• **Problem statement**: Retype each entry exactly. Skip any pictures.

===== Excerpted data

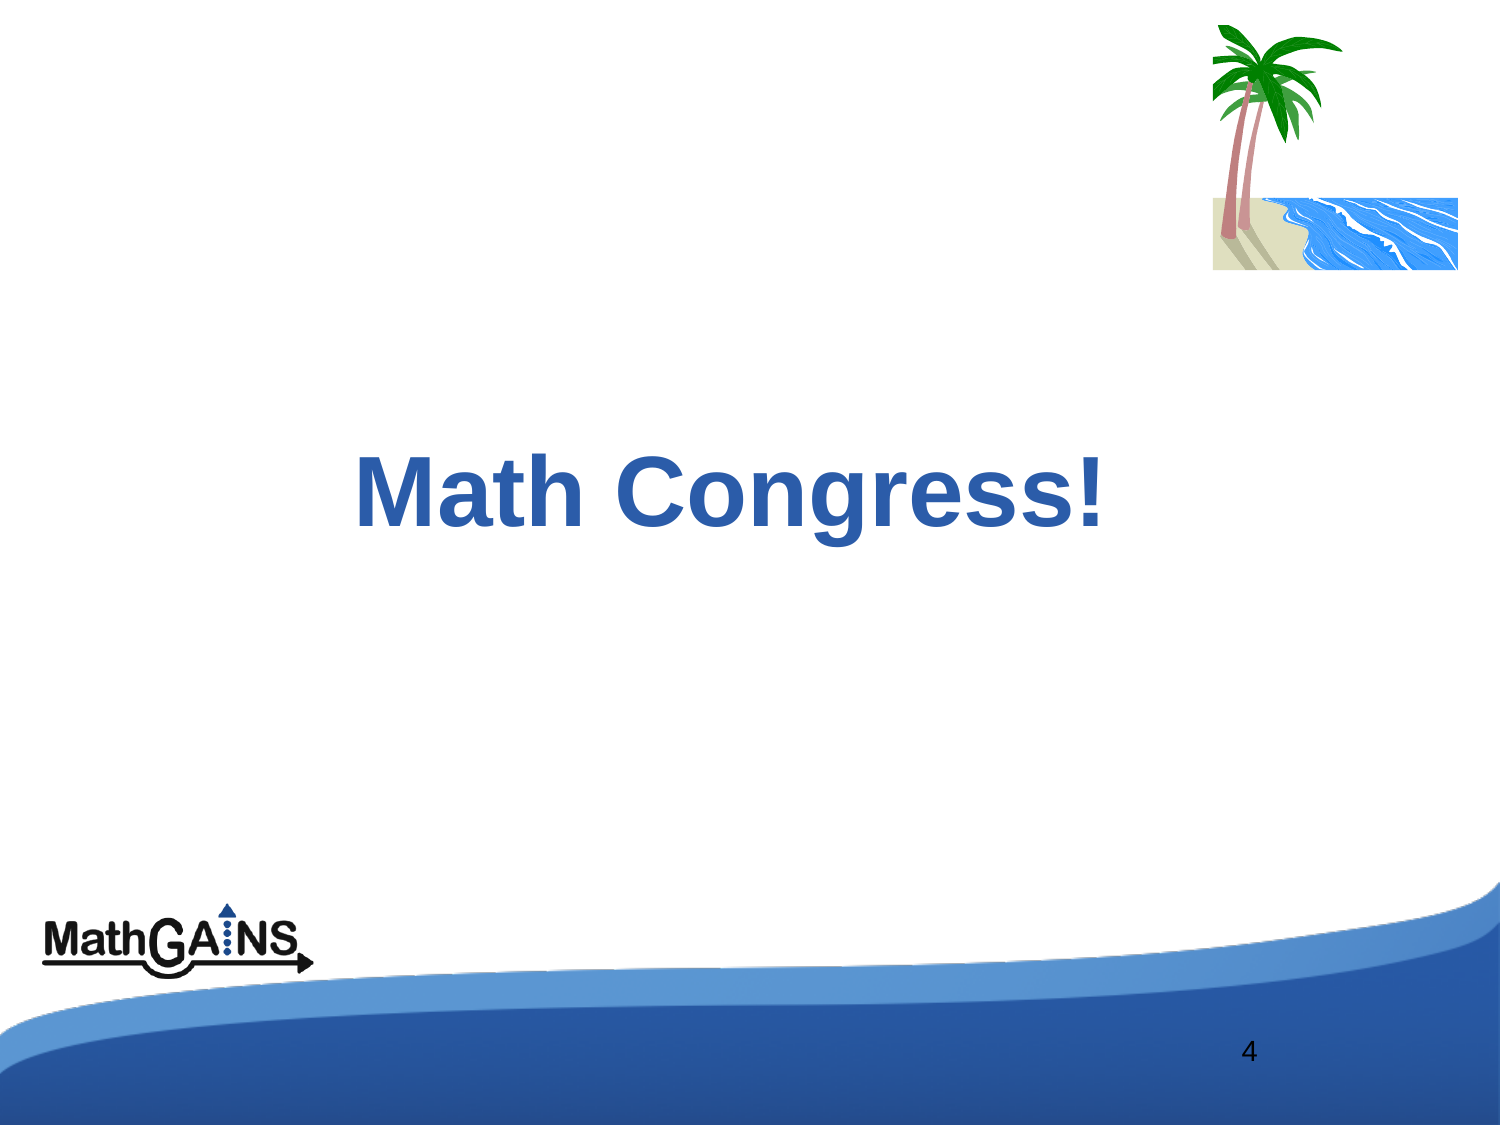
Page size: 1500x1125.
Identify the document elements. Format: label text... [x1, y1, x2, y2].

picture [0, 878, 1500, 1125]
text_box 4 [1224, 1024, 1276, 1075]
picture [1212, 24, 1459, 271]
title Math Congress! [236, 361, 1226, 611]
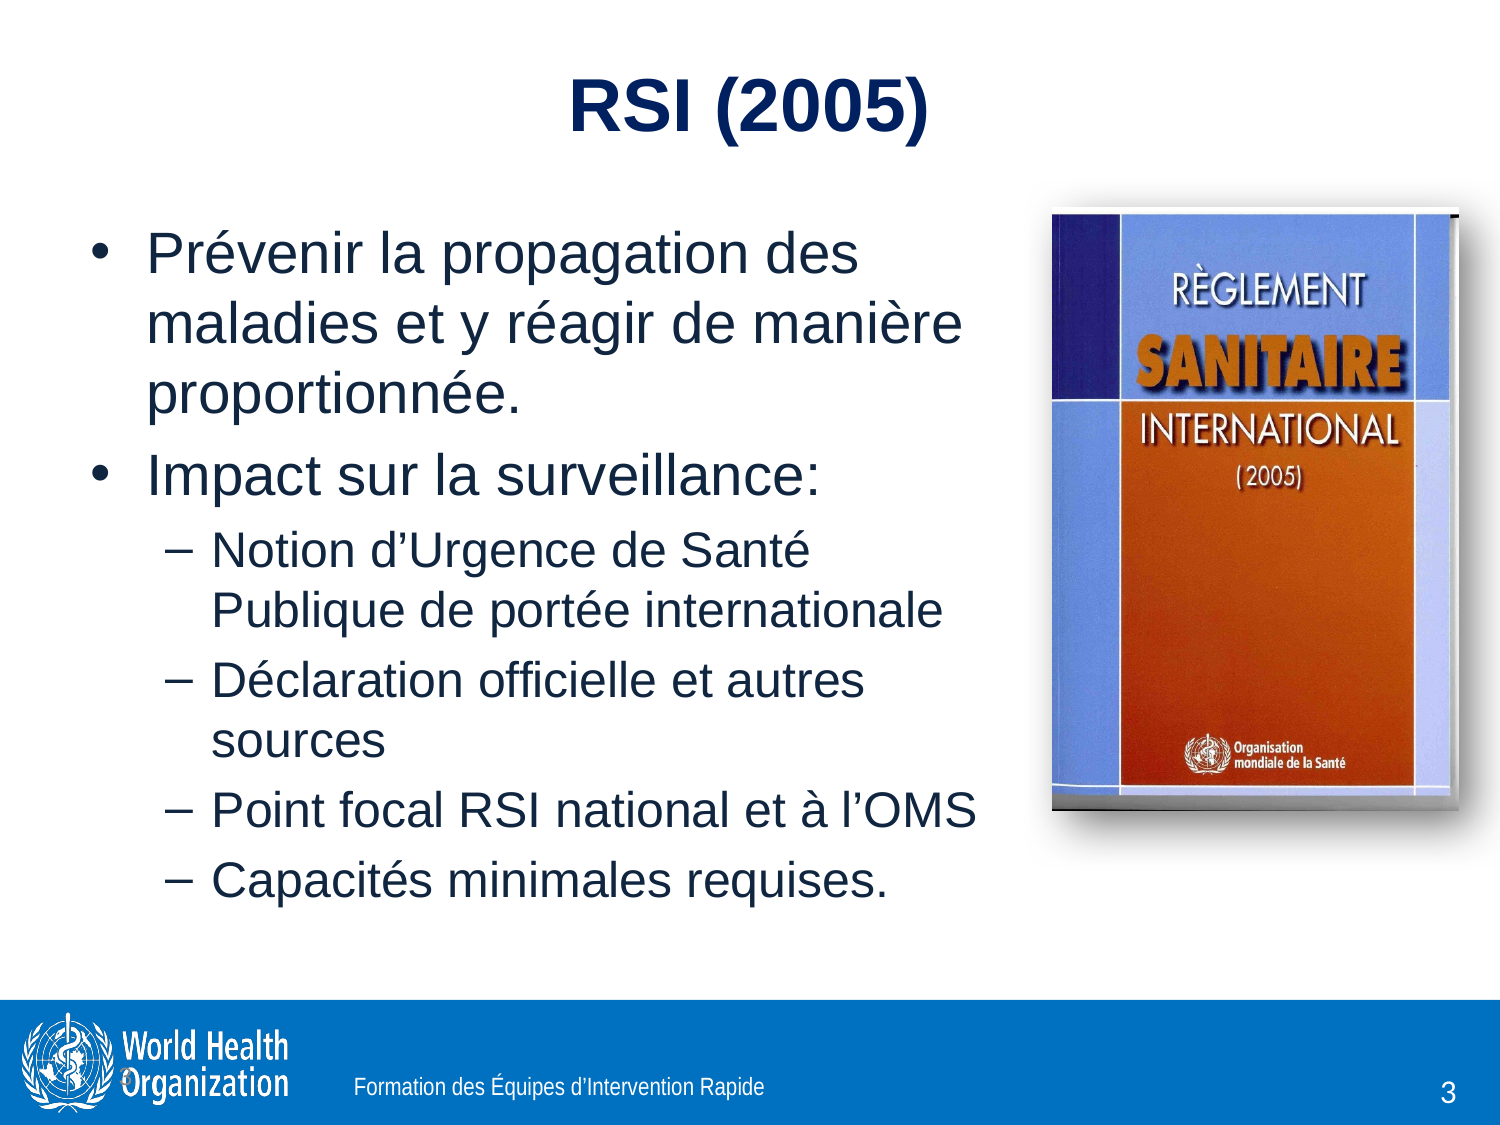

==========

• **Answer section**:
Page size: 1500x1125.
Identify the document elements. Format: label text... [x1, y1, x2, y2].

picture [0, 878, 1500, 1125]
text_box 4 [1224, 1024, 1276, 1075]
picture [1212, 24, 1459, 271]
title Math Congress! [236, 361, 1226, 611]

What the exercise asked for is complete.